Saturday, March 10, 2007

DST 2007 Begins Tonight

Now Is The Time To Change The Time
From Get Ready For The Big Time Switch

...This coming Sunday is the start of daylight-saving time. That, and the switch back to standard time in the fall, have been with us since long before computers were invented. But this year it will be different. A 2005 federal law dictates that daylight-saving time will begin three weeks earlier than before and extend a week later to the first Sunday in November.

The reason that we should worry is because some PCs and other devices are programmed to automatically switch to and from daylight-saving time based on the old rules. As powerful as Congress and the President may think they are, U.S. law doesn't automatically replicate itself into silicon and software.

Microsoft and Apple have got you covered if you happen to have the latest versions of their operating systems, but very few people have upgraded to Microsoft's new Windows Vista. Apple says it adjusted its calendar when it released OS X 10.4.5 in February 2006 though the company recommends you update again because "some additional regions that recently adopted time zone and DST changes."

Most Windows users are still using Windows XP, which needs an update to recognize the new start of daylight-saving time. ...

If you need the update, or aren't sure whether you do, go to, where you'll find instructions and links to the appropriate update sites. That Web page can also help you with earlier versions of Windows as well as other Microsoft products, including all versions of Outlook, even the newest 2007 version. ...

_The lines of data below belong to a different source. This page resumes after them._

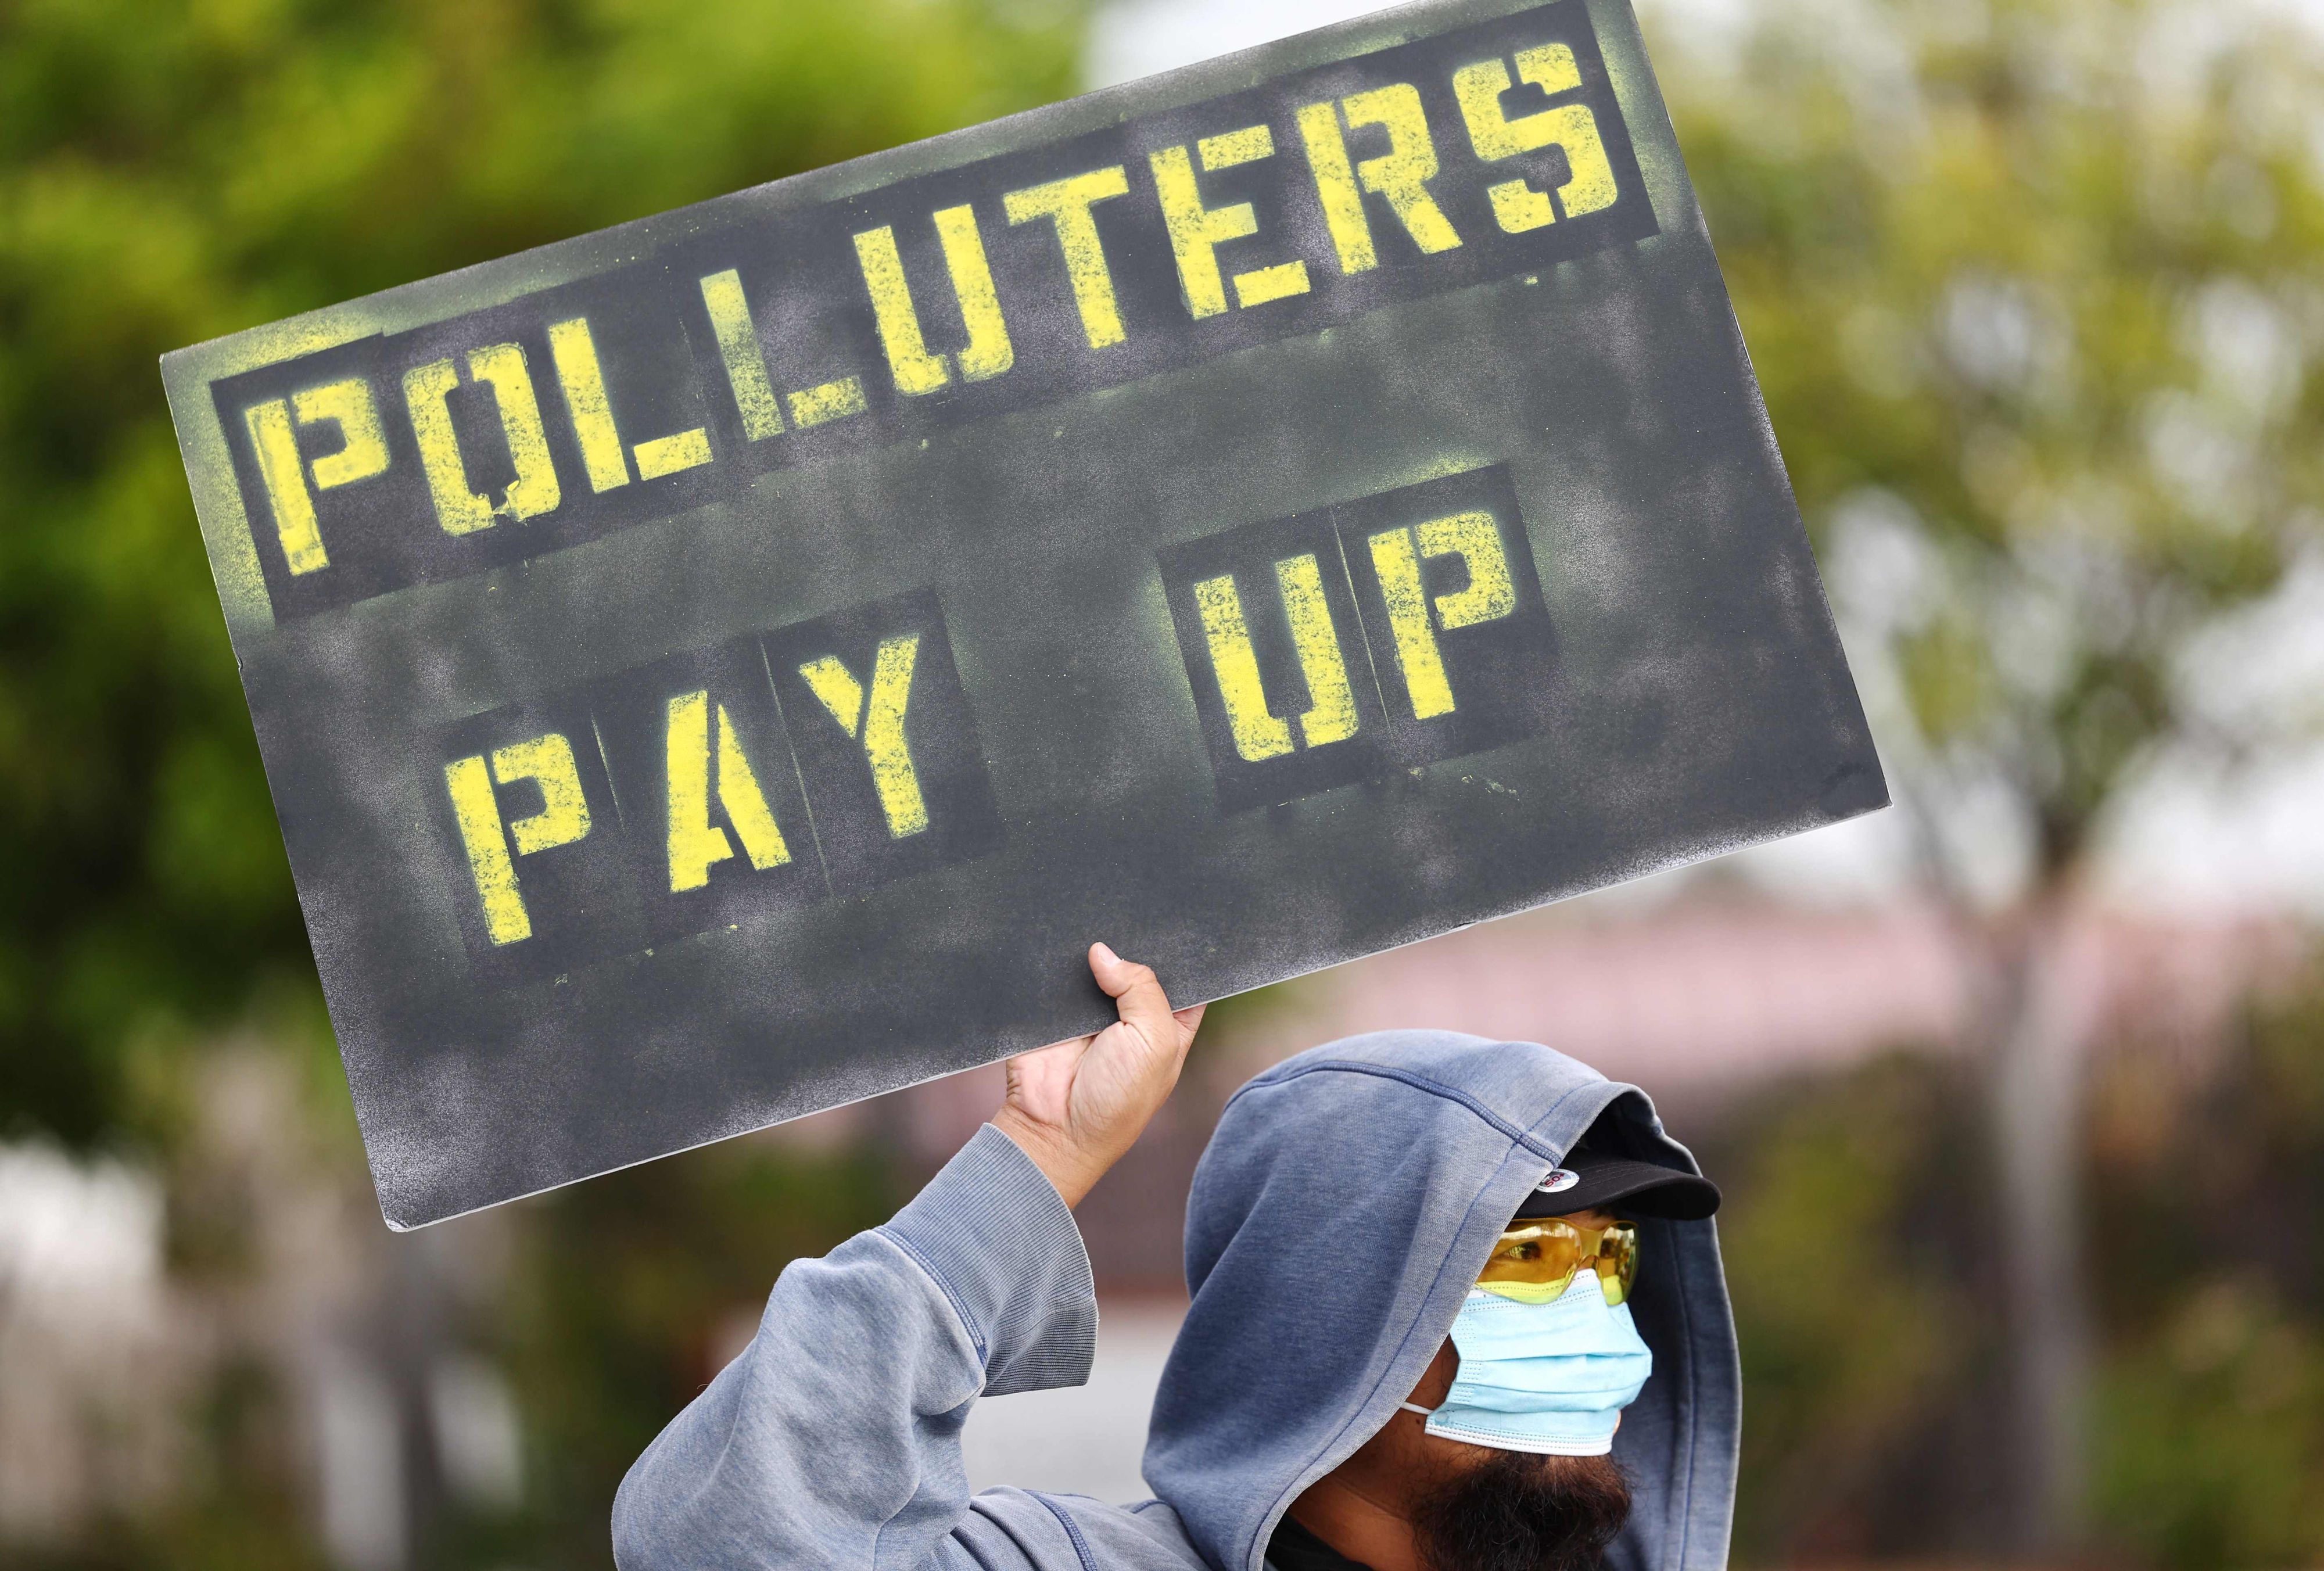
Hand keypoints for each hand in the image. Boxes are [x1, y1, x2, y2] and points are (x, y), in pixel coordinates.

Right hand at [990, 943, 1205, 1206]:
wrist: (1053, 1127)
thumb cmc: (1117, 1099)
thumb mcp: (1154, 1042)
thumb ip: (1143, 988)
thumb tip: (1104, 953)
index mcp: (1168, 1026)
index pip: (1182, 979)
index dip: (1179, 956)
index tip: (1174, 928)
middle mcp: (1131, 1016)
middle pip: (1136, 965)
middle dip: (1132, 948)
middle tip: (1129, 924)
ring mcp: (1091, 1011)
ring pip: (1096, 964)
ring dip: (1094, 953)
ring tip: (1095, 936)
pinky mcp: (1054, 1010)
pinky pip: (1057, 975)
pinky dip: (1059, 965)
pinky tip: (1066, 950)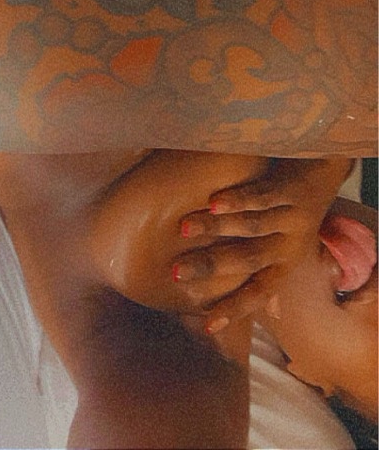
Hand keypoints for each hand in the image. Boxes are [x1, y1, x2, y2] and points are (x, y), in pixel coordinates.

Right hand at [176, 158, 352, 331]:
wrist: (321, 171)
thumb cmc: (285, 212)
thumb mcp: (277, 245)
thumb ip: (254, 266)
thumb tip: (216, 291)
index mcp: (285, 265)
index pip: (258, 293)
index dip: (233, 309)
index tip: (206, 324)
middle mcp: (290, 246)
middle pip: (249, 261)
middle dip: (211, 268)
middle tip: (176, 272)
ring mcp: (293, 218)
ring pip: (252, 226)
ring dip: (216, 228)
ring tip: (184, 229)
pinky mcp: (292, 191)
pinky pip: (262, 197)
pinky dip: (238, 200)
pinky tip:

BlackBerry users who have version 4.0 or newer can upload a patch from the company's Web site. If you have an older version, you're advised to check with your cell phone carrier. Palm's Web site also offers updates for Palm OS and Windows Mobile devices. And Microsoft has updates available for other Windows mobile devices. ...

TiVo says its digital recorders have been updated, and most people who use standard cell phones shouldn't have a problem. That's because cell phone clocks are typically updated by cellular carriers, which is why the clock is usually correct when you get off a plane in a different time zone.

A Sprint spokesperson provided me with this statement about that company's equipment. "Most wireless phones will automatically adjust with the new daylight-saving time change, but BlackBerry devices and some PDAs and Smart phones may incorrectly display the wrong time or calendar appointments. ...

One problem is that the U.S. is going it alone on this switch, so any manual or automatic systems that synch between countries could pose a problem. ....

The price of not updating your device as described above? Well, if it's a computer, Blackberry, or PDA (Palm or Windows Mobile) that automatically adjusts for DST, you'll have to spring forward tonight. Then in April, when the date that we used to spring forward rolls around, your device will automatically spring forward, causing you to fall back an hour again. Then in October when we used to fall back, your device will fall back and you'll have to spring forward to stay on the right time. And come November, when we get back on standard time again, you'll have to fall back again.

Do we need any more reason to do away with DST? As if it wasn't bad enough before, many people will have to change their clocks four times a year going forward. Will the nonsense never end?